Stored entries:
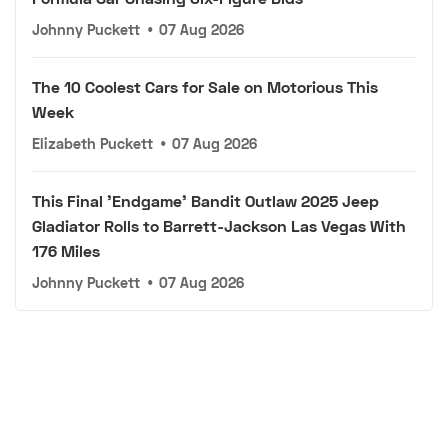
Johnny Puckett
•
07 Aug 2026
The 10 Coolest Cars for Sale on Motorious This
Week
Elizabeth Puckett
•
07 Aug 2026
This Final 'Endgame' Bandit Outlaw 2025 Jeep
Gladiator Rolls to Barrett-Jackson Las Vegas With
176 Miles
Johnny Puckett
•
07 Aug 2026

• What you will do: Your reply should be the full data above, copied exactly, with no pictures in it.

• Written response:
Johnny Puckett
•
07 Aug 2026
The 10 Coolest Cars for Sale on Motorious This
Week
Elizabeth Puckett
•
07 Aug 2026
This Final 'Endgame' Bandit Outlaw 2025 Jeep
Gladiator Rolls to Barrett-Jackson Las Vegas With
176 Miles
Johnny Puckett
•
07 Aug 2026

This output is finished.